Landmark coordinate records
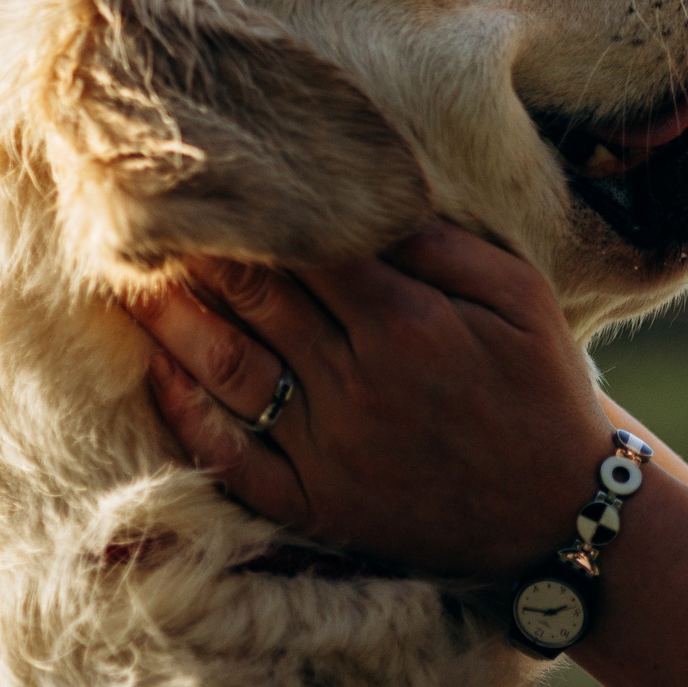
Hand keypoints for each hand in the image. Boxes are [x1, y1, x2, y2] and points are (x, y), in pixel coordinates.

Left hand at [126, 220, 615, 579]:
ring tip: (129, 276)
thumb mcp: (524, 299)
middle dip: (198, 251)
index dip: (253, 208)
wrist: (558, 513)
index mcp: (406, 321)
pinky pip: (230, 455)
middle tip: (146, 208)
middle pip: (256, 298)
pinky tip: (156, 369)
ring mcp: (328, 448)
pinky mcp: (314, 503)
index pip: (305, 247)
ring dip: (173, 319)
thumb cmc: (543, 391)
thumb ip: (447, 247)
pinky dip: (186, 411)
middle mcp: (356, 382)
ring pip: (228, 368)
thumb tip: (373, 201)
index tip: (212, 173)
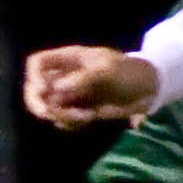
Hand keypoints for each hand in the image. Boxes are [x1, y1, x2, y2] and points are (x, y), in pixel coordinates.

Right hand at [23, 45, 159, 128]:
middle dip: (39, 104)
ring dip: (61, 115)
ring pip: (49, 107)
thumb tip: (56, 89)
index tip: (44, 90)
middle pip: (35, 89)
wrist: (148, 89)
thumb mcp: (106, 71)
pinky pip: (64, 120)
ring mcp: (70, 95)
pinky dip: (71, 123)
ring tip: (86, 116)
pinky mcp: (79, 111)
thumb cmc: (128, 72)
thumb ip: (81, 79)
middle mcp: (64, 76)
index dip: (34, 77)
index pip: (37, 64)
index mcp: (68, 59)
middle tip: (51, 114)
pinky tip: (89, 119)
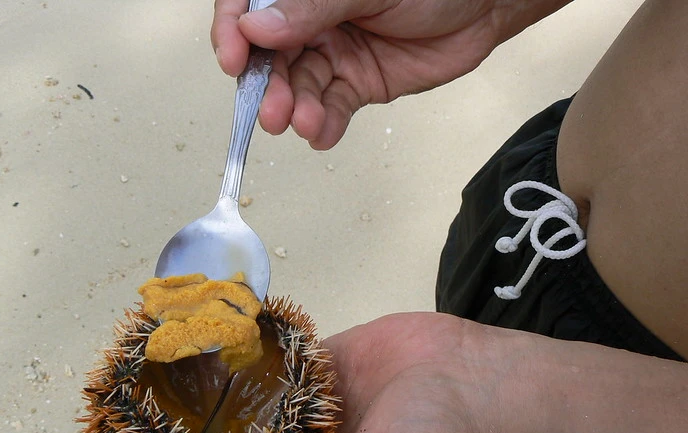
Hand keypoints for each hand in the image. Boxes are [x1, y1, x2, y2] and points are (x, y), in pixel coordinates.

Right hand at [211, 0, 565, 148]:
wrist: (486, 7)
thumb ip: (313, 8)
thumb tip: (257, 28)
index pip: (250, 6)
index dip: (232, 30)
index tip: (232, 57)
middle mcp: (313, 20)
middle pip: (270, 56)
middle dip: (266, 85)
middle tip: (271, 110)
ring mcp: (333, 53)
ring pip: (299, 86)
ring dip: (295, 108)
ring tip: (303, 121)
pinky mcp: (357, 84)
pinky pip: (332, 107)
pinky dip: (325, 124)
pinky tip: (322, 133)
* * *
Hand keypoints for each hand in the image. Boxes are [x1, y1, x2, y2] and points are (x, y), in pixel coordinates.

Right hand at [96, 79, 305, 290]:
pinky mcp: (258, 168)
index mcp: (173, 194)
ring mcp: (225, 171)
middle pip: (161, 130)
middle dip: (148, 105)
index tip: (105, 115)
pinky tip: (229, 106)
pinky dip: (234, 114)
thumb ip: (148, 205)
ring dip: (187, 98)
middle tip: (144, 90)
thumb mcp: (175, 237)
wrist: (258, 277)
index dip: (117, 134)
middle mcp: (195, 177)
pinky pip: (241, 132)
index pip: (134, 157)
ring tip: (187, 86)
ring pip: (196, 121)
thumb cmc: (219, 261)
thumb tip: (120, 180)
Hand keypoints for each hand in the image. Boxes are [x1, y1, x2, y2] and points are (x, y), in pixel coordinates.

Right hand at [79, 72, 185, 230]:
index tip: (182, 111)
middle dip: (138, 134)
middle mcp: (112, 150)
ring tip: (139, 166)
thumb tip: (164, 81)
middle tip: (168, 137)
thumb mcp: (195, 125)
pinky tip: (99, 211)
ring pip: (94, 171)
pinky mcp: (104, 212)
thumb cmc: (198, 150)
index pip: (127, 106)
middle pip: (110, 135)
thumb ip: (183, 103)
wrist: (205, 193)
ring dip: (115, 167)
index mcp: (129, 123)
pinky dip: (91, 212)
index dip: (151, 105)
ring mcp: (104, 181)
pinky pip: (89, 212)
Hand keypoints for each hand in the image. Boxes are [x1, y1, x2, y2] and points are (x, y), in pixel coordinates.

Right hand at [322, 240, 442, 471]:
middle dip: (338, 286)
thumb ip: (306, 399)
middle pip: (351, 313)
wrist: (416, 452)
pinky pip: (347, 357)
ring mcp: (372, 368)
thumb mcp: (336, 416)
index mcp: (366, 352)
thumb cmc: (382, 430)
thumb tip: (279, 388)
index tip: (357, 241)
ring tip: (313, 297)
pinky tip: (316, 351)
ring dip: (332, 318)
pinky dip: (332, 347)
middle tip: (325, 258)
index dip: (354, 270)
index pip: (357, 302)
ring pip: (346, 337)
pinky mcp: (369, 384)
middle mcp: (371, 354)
==
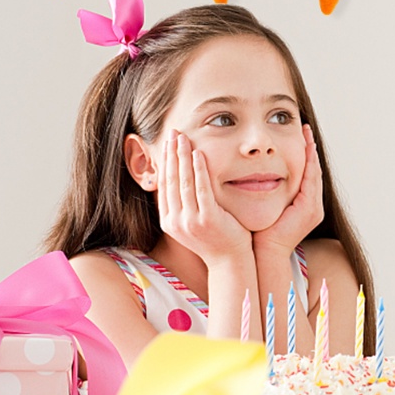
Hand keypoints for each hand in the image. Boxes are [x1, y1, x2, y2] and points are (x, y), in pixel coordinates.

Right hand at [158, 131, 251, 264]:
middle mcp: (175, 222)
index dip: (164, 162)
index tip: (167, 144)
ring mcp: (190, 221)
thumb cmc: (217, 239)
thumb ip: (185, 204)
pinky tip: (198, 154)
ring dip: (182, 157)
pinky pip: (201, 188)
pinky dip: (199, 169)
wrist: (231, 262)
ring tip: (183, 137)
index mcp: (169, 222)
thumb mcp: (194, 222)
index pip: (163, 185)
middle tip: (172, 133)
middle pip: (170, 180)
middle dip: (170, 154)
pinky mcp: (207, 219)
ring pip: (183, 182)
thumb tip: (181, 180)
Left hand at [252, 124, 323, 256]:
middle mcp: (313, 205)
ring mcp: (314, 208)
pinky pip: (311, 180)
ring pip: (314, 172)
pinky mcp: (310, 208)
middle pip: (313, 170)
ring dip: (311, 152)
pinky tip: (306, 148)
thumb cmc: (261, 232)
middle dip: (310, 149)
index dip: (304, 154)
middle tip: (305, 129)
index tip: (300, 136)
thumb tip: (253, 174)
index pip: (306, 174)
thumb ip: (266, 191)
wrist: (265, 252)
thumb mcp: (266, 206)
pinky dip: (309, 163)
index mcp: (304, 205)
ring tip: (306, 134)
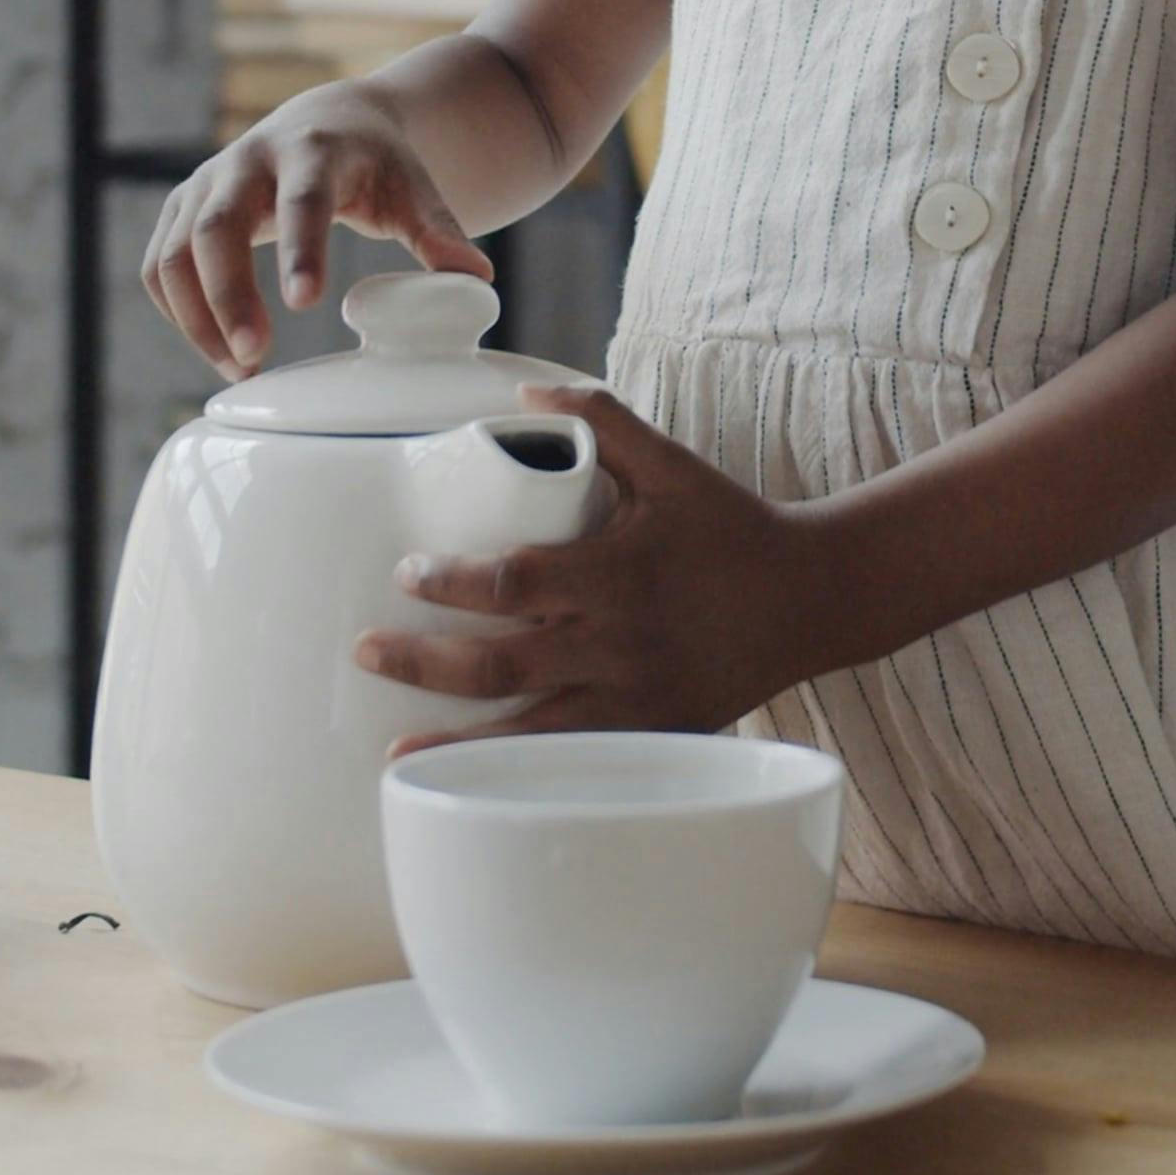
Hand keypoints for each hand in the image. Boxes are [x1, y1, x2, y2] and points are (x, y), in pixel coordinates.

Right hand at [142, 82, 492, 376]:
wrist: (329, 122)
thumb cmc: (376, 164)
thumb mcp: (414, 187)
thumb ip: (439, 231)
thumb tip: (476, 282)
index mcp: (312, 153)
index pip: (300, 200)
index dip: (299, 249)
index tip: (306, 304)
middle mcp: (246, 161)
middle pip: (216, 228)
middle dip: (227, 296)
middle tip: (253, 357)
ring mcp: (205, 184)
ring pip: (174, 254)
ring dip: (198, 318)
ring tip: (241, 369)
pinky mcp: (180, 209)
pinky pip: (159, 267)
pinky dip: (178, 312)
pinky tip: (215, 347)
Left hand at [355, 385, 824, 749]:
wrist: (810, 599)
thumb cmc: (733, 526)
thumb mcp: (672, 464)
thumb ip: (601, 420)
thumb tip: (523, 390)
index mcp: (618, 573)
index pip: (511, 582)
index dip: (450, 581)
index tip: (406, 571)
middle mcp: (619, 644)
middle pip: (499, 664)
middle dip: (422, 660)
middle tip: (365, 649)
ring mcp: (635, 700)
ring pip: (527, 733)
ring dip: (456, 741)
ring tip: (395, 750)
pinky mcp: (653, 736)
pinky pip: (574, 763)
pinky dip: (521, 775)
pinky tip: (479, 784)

## BRIEF
Return, word for word, the lines of the data above from the line with "index mcp: (169, 222)" through the line with "index pip: (306, 174)", inclusive.

## RESPONSE
index mcp: (169, 222)
thumb mcp: (194, 222)
index pip: (163, 185)
middle tip: (172, 133)
middle pip: (170, 180)
middle dip: (170, 154)
pinky mcp: (207, 219)
ring pip: (183, 182)
thumb tip: (181, 180)
Left hand at [252, 124, 323, 256]:
middle mcp: (313, 205)
ring mcp: (314, 208)
pinky pip: (311, 180)
ring pip: (314, 172)
pinky mcp: (310, 208)
middle pip: (313, 170)
ring dip: (311, 152)
pinky tip: (306, 148)
thumb cmc: (261, 232)
middle dip: (310, 149)
index dip: (304, 154)
middle tip: (305, 129)
index tip: (300, 136)
thumb tip: (253, 174)
index pip: (306, 174)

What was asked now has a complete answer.